Do the monitoring systems for the normal pool and beta pool query independently from the same IPs? If so, and a server is in both pools, and they both happened to query around the same time, it could be a problem. But that sounds quite rare.
Yikes! I think the “Los Angeles (4 samples)” beta monitor was running old code that wasn’t waiting 2 seconds between each query. I fixed it just now. Hopefully that solves the unexpected errors. :-/ Sorry about that!
It looks like there may still be some issues with the LA (4 samples) beta monitor (either that or I’m having inexplicable routing issues with only that monitoring node). Every other monitor in the beta system, plus all the ones on the main system are having no issues with my systems, but that LA (4 samples) beta monitor is consistently failing talking to my systems.
I think I still see the “4 samples” monitor sending 4 requests with no delay between them. I wanted to look at the code to see how it works. The original post says the old monitor written in perl was replaced, but there is no link to the new one .

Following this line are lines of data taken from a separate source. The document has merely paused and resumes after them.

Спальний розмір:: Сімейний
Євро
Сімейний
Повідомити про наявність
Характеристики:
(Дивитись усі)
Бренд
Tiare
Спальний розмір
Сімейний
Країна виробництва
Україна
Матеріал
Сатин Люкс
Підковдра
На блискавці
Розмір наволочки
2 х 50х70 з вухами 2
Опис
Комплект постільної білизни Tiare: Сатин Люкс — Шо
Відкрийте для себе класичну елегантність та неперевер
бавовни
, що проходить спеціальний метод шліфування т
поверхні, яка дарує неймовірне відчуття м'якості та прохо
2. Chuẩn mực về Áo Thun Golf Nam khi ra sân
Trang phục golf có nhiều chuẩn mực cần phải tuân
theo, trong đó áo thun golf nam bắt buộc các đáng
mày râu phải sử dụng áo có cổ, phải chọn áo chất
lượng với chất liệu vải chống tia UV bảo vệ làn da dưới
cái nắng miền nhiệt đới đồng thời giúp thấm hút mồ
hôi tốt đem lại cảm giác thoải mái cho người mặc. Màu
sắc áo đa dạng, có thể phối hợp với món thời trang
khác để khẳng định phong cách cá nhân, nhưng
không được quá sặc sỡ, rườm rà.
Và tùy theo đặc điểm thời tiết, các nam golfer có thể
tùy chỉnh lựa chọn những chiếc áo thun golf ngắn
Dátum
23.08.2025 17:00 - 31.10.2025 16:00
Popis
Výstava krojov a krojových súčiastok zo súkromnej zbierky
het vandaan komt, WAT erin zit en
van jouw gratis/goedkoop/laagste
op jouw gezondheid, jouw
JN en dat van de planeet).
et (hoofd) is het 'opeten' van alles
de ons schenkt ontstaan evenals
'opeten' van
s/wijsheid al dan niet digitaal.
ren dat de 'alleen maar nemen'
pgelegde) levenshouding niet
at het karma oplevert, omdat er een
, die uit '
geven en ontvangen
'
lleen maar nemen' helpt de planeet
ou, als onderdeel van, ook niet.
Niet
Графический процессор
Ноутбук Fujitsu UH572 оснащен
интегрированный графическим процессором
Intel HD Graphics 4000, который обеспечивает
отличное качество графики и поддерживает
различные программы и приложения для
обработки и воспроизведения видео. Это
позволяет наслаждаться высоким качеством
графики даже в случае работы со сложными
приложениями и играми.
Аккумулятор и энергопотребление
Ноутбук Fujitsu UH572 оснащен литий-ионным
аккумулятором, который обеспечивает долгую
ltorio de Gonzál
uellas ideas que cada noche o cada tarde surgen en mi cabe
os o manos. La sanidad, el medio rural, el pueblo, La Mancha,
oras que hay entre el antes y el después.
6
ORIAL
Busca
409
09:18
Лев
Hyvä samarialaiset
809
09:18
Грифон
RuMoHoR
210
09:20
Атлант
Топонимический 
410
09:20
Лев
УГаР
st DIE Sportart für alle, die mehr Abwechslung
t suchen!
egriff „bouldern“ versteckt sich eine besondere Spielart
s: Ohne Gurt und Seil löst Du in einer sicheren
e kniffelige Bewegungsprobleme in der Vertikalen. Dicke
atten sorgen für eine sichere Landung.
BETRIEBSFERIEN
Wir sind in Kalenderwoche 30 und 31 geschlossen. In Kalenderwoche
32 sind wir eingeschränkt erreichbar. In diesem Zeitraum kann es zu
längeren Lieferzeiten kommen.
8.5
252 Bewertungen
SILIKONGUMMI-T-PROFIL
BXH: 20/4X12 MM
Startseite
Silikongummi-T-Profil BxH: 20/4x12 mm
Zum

Yikes! Indeed. I made the change in February, but either messed up pushing it to the server or restarting the right process. My workflow hadn’t caught up to two IPv4 monitors running on the same server, I think.
Thank you for pointing this out. I restarted it now and verified the behavior by staring at tcpdump for a bit.
I’m not sure if it’s intended, but I no longer see the monitoring host making any bursts. In tcpdump output I see about 6 requests per hour and it’s a mix of NTPv3 and NTPv4 requests.
I noticed that the graphs have different time scales, but even accounting for that, the scores from the new site are consistently lower. By the way, is there a means (like a HTTP GET variable) to sync up the x axes of the graphs between the two sites?